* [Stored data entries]
==============================

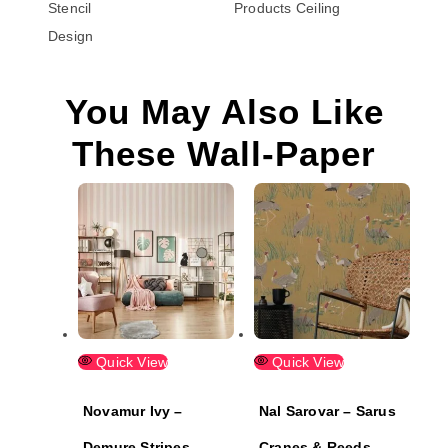
Stencil
Products
Ceiling
Design
You May Also Like
These Wall-Paper
Quick View
Quick View
Novamur Ivy –
Nal Sarovar – Sarus
Demure Stripes
Cranes & Reeds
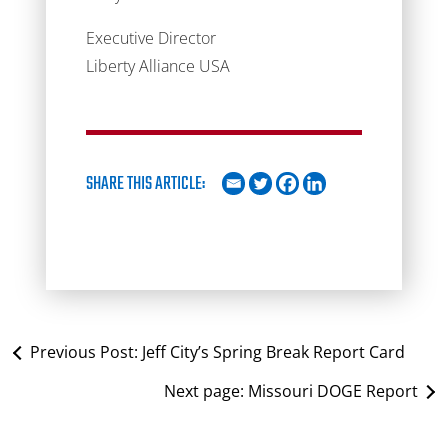
Executive Director
Liberty Alliance USA
SHARE THIS ARTICLE:
Previous Post:
Jeff City’s Spring Break Report Card
Next page:
Missouri DOGE Report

==============================

* [TASK STATEMENT] The line with "Jeff City’s Spring Break Report Card" and all the lines after it in the records above are to be output exactly, with nothing added.

* [EXERCISE RESULT]
Jeff City’s Spring Break Report Card
Next page:
Missouri DOGE Report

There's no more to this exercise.